A study of 76 IBD patients (51 with Crohn's, 25 with ulcerative colitis) treated with cannabis-based medicinal products showed improvements in IBD-specific quality of life scores at both 1 and 3 months. General quality of life, anxiety, and sleep quality also improved. Patients who had previously used cannabis showed greater improvement and fewer adverse events than cannabis-naive individuals.
An important caveat: while cannabis clearly improves symptoms and quality of life, there is limited evidence that it resolves the underlying intestinal inflammation. Heavy cannabis use has been associated with more severe GI disease and increased surgical risk in some studies. Cannabis cannot replace conventional IBD treatment -- but for patients who are refractory to standard therapies, it offers meaningful symptom relief.
Up to 27 percent of IBD patients are active cannabis users, primarily for abdominal pain, nausea, diarrhea, and appetite improvement. The gap between patient behavior and clinical guidance is narrowing as the evidence base grows.
Colorado and Missouri Make Moves
Two quick state updates worth tracking:
Colorado Governor Jared Polis signed a bill allowing terminally ill patients to use medical cannabis in healthcare facilities including hospitals. The bill passed with amendments making participation optional for care centers rather than mandatory -- which Polis criticized, though he signed it anyway.
The Missouri Senate approved a bill that bans intoxicating hemp products, protects marijuana consumers' privacy, and recognizes cannabis industry workers' right to unionize.

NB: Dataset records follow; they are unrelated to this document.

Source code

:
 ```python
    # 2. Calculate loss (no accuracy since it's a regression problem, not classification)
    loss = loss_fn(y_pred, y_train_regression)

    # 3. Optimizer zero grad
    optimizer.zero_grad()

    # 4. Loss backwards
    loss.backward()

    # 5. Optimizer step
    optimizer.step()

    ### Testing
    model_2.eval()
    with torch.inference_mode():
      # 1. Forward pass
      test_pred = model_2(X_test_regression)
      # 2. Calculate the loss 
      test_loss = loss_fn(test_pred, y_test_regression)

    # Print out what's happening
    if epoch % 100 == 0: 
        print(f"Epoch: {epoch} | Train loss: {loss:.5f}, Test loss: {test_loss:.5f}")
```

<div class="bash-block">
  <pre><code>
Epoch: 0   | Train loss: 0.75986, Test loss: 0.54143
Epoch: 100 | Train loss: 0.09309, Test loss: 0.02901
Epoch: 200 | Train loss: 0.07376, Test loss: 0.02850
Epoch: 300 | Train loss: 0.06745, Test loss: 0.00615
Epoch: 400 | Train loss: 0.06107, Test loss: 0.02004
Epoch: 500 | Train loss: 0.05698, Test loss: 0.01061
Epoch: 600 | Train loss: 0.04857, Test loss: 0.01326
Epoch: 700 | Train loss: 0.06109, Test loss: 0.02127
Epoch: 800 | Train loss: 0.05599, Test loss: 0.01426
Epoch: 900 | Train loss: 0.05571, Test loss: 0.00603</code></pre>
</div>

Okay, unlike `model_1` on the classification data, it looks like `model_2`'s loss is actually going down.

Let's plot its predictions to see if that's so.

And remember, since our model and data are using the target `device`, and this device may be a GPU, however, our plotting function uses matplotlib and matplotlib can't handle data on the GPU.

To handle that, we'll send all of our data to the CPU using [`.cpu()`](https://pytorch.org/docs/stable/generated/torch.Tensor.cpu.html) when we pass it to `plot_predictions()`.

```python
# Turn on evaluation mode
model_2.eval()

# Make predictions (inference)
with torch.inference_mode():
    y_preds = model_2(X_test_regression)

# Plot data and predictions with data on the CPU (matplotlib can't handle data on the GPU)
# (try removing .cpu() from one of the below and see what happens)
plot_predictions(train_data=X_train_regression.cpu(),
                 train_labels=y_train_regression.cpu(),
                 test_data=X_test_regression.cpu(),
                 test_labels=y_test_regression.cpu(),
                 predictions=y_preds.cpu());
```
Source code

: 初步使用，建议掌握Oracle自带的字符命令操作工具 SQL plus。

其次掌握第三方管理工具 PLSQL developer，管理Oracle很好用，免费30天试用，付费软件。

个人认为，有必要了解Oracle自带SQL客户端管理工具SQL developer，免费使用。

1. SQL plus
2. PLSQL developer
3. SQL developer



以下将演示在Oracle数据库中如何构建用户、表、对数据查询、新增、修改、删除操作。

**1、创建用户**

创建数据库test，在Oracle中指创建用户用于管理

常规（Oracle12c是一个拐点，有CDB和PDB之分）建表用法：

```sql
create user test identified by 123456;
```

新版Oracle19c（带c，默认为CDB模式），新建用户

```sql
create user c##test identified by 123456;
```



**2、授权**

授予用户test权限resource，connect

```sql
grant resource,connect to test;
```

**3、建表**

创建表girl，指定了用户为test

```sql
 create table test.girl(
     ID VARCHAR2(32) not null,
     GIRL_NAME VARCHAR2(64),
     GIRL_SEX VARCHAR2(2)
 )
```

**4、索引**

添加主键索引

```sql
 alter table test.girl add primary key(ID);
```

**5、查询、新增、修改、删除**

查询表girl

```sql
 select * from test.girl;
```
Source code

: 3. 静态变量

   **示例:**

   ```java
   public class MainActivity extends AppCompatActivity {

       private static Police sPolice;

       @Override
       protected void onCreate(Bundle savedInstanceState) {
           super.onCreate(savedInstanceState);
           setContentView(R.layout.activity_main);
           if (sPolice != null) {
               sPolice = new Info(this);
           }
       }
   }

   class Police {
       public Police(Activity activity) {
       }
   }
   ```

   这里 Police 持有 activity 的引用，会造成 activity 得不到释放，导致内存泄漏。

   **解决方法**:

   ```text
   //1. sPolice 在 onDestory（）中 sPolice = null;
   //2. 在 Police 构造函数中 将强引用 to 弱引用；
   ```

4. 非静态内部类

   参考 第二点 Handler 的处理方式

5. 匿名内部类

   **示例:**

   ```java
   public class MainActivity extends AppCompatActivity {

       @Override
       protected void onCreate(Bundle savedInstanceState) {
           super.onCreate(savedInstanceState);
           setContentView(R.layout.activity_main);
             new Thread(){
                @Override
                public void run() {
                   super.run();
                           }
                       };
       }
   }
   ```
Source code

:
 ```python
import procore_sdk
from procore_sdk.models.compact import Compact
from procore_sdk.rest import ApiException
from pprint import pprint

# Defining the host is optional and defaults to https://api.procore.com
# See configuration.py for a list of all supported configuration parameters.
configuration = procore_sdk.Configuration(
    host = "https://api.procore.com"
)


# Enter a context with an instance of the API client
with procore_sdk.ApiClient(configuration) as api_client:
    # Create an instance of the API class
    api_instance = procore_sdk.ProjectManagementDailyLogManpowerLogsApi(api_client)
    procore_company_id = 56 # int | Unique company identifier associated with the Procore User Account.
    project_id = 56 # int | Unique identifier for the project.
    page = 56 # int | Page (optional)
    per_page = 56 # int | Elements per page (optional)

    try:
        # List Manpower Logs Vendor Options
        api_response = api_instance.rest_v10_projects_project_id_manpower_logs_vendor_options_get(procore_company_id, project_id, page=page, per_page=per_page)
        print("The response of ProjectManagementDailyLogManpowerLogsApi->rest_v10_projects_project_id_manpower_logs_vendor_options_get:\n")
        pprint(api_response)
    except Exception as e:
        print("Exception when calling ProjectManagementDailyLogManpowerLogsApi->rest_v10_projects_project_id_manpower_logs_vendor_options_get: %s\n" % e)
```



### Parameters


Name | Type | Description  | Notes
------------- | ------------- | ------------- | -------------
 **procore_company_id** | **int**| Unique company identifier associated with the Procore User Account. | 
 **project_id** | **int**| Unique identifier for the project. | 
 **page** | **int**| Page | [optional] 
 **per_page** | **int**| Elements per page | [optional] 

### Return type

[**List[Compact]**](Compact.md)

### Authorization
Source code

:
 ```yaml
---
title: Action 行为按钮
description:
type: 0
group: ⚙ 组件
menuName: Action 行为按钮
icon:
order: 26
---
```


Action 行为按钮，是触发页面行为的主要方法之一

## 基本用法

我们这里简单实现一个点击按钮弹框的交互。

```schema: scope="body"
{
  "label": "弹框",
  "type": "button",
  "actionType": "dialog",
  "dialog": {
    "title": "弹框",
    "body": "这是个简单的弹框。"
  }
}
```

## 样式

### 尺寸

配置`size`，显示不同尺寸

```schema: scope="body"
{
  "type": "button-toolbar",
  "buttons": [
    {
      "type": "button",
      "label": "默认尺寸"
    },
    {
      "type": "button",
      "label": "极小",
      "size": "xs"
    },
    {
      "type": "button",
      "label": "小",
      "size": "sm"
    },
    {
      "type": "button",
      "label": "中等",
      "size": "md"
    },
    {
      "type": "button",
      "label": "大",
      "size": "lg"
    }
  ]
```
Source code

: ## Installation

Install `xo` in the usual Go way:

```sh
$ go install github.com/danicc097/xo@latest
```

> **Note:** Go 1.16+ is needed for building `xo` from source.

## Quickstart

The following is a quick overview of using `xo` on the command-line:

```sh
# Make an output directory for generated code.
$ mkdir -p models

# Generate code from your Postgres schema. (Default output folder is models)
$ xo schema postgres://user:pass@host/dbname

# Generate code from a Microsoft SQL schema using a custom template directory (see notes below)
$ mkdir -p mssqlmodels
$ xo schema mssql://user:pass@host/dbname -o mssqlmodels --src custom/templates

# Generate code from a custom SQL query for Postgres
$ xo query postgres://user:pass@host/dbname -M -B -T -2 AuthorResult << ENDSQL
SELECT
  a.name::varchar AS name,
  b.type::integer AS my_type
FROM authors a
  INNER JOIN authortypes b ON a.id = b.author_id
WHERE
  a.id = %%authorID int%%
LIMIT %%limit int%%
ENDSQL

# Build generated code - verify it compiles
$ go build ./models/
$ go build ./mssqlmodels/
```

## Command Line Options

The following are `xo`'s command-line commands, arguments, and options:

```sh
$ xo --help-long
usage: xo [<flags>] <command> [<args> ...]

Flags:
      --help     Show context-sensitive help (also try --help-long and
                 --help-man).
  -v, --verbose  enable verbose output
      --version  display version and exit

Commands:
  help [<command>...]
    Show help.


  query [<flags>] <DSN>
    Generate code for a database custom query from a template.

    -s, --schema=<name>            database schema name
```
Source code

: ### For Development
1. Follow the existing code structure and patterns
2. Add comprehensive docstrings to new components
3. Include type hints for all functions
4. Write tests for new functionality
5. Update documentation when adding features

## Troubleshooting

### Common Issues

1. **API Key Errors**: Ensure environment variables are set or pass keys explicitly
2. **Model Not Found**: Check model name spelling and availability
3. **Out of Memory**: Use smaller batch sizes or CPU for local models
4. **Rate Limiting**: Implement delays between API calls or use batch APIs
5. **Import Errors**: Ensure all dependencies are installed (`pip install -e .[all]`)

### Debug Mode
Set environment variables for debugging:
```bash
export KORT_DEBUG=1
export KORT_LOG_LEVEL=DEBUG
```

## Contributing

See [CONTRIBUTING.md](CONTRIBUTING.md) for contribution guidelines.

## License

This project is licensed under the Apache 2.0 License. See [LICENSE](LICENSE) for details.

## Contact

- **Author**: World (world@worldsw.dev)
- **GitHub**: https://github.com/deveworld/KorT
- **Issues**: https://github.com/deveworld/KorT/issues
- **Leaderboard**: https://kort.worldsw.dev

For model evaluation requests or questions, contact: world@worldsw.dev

Three very different provisions in one bill -- reflecting the complexity of cannabis policy at the state level.
Solana: Record Stablecoin Volume
Solana continues to lead all Layer 1 and Layer 2 networks in monthly DEX trading volume for the seventh consecutive month, with $57 billion in March 2026. Stablecoin transaction volume hit a record $650 billion in February -- nearly three times January's figure.
The Solana Developer Platform launched with Mastercard, Worldpay, and Western Union as early adopters. The platform includes modules for issuance, payments, and trading -- making it significantly easier for institutions to build financial products on Solana.
SOL trades around $83, holding the $80 support. The $86 20-day EMA is the key level to reclaim for short-term recovery.
Seventeen days to 4/20. Ten days until New Jersey. The Medicare pilot stands. The tariffs keep climbing. And the dominoes keep falling.